Transformation of Fonsecaea pedrosoi into sclerotic cells links to the refractoriness of experimental chromoblastomycosis in BALB/c mice via a mechanism involving a chitin-induced impairment of IFN-γ production

摘要

Chromoblastomycosis is a chronic, often debilitating, suppurative, granulomatous mycosis of the skin and subcutaneous tissues beginning after traumatic implantation of melanized fungi, of which Fonsecaea pedrosoi (F. pedrosoi) is considered the most common agent. Data suggest that the morphological transformation to the sclerotic cell form is linked to impaired clearance of the fungus in infected tissue.

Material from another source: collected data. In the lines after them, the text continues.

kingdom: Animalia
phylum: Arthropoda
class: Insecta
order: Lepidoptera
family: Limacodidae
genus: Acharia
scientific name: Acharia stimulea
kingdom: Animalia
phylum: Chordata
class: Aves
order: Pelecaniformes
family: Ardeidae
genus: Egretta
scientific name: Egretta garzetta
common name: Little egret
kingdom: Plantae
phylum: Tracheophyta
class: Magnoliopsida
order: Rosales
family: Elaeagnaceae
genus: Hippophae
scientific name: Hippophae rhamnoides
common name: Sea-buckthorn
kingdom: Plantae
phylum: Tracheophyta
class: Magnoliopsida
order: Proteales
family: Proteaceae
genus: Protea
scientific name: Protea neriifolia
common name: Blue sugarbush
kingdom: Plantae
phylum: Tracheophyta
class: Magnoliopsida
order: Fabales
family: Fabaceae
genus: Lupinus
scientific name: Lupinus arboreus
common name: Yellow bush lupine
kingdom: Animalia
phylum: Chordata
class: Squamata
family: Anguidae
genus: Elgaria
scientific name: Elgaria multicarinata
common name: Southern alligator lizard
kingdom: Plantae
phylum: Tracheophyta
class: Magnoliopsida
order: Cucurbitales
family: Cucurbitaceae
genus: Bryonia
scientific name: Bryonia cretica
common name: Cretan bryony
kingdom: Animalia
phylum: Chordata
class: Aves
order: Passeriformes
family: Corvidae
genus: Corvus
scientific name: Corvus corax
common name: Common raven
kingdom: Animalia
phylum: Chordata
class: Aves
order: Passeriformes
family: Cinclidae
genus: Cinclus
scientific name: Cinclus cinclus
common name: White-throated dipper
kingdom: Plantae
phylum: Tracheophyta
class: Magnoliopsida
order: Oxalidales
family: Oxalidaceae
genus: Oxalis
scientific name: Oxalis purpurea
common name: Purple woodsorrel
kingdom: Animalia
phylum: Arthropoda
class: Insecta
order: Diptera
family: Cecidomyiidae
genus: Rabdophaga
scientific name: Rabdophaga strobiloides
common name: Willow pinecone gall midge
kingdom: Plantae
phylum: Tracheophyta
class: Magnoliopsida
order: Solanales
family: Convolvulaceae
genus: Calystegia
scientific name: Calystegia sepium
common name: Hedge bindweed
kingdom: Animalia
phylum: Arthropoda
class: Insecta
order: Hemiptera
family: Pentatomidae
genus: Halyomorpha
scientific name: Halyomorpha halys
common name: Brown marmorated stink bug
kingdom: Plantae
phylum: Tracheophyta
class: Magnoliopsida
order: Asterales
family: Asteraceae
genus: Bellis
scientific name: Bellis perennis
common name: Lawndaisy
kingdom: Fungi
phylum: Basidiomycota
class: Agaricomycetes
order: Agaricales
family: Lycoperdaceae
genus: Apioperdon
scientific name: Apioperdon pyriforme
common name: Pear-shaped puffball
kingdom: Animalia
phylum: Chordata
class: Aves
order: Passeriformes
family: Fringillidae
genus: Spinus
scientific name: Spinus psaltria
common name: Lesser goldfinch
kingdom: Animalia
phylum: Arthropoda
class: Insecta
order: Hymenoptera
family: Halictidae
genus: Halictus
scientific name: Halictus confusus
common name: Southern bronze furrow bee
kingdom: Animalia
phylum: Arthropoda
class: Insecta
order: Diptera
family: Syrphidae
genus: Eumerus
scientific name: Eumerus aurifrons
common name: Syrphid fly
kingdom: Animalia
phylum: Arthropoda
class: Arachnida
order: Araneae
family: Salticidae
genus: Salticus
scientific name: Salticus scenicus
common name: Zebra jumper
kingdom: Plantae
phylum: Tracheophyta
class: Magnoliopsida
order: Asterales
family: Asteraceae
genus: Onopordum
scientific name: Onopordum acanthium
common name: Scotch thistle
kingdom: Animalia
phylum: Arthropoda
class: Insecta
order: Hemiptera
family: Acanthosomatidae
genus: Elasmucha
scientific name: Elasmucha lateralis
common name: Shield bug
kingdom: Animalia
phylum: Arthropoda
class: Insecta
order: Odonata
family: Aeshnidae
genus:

Notably, previous studies showed that the CD4+ T lymphocytes play an active role in host defense against F. pedrosoi in murine chromoblastomycosis and that a relatively low level of Th1 cytokine INF-γ and inefficient T cell proliferation are present in patients with the severe form of chromoblastomycosis. In the present work, by studying the BALB/c mice intraperitoneally infected with F. pedrosoi-spores, -hyphae or in vitro-induced sclerotic cells respectively, we demonstrate that the transformation of this agent into sclerotic cells contributes to a compromised Th1 cytokine production in the earlier stage of infection with impaired neutrophil ROS generation and pan-inhibition of Th1/Th2/Th17 cytokine production with disseminated infection in the later stage. In addition, we have further demonstrated that intraperitoneal administration of exogeneous IFN-γ greatly reduces the fungal load in the spleens of BALB/c mice infected with F. pedrosoi-sclerotic cells and inhibits the peritoneal dissemination of this agent. Meanwhile, exogeneous IFN-γ contributes to the formation and maintenance of micro-abscess and restores the decrease in neutrophil ROS generation in the nidus. Importantly, we have for the first time demonstrated that exclusive accumulation of chitin on the outer cell wall of F. pedrosoi-sclerotic cells, but not the -spores or -hyphae, contributes to an impaired murine Th1 cytokine production upon in vivo stimulation with this agent.